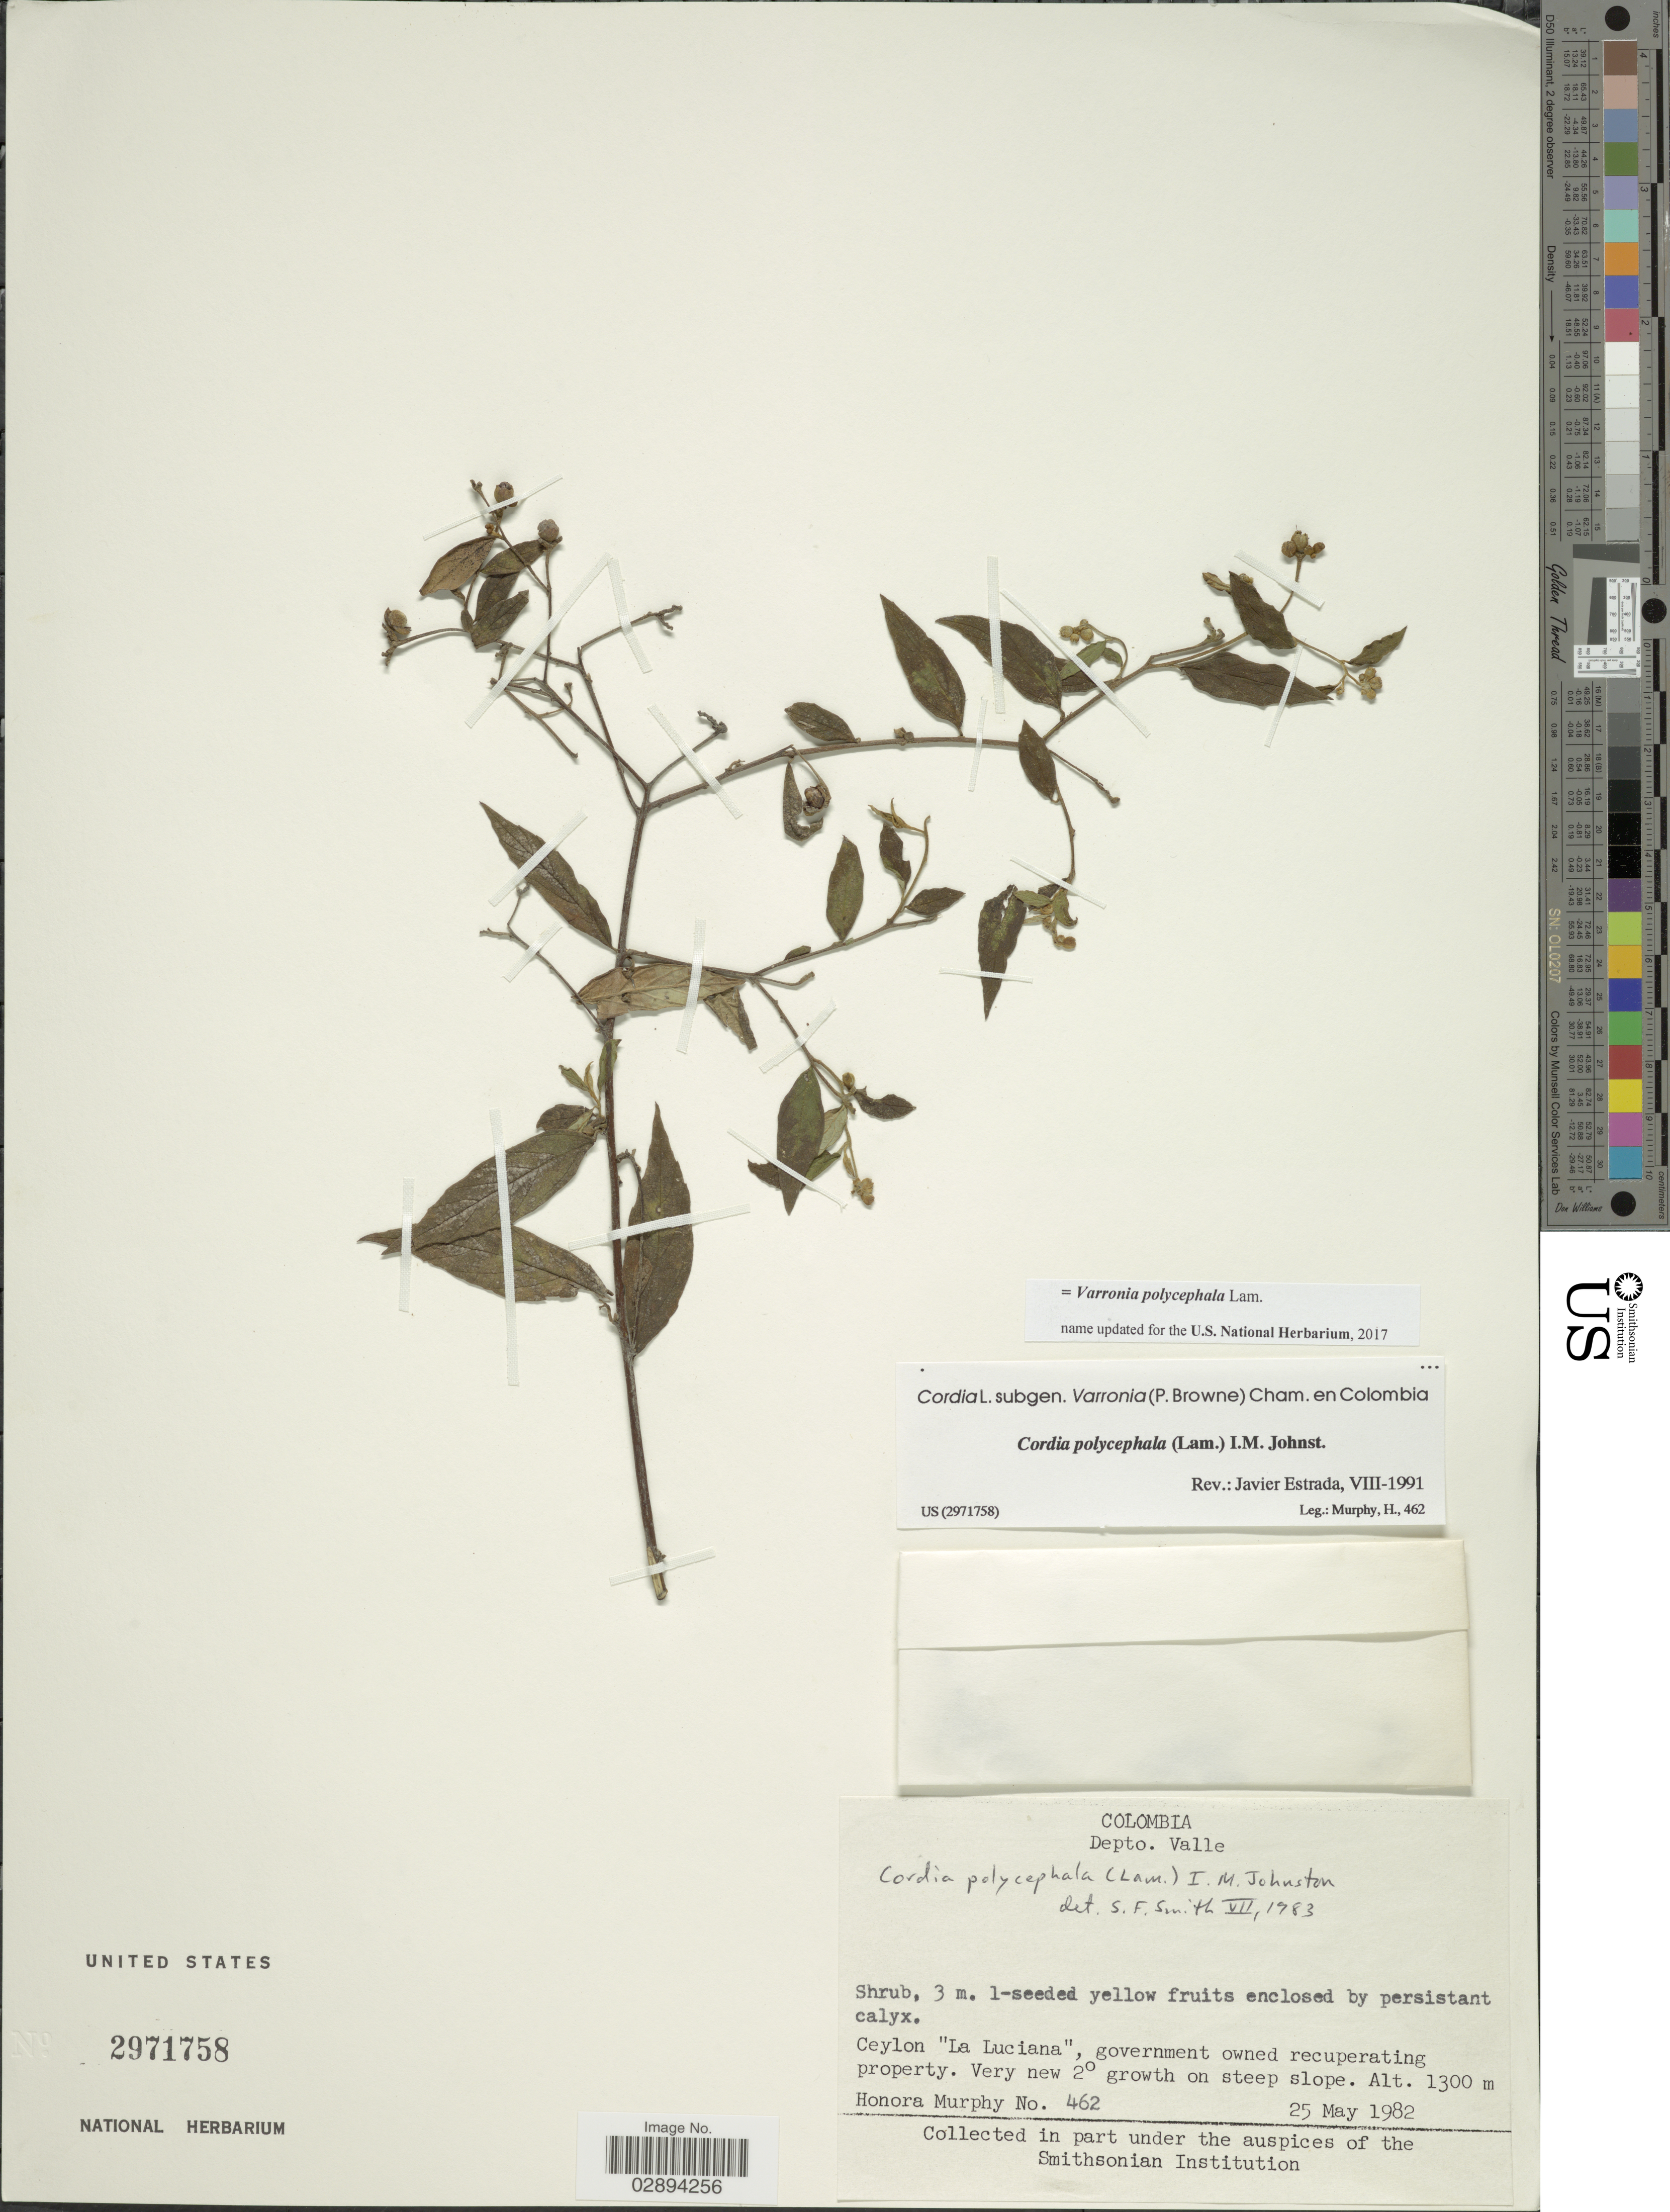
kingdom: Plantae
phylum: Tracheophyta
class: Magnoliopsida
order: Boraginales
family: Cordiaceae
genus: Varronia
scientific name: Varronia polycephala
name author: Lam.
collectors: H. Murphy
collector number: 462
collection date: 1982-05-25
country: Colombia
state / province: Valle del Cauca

━━━━━━━━━━━━━━━━

Write out every line of the listing above word for word, leaving out the picture.

kingdom: Plantae
phylum: Tracheophyta
class: Magnoliopsida
order: Boraginales
family: Cordiaceae
genus: Varronia
scientific name: Varronia polycephala
name author: Lam.
collectors: H. Murphy
collector number: 462
collection date: 1982-05-25
country: Colombia
state / province: Valle del Cauca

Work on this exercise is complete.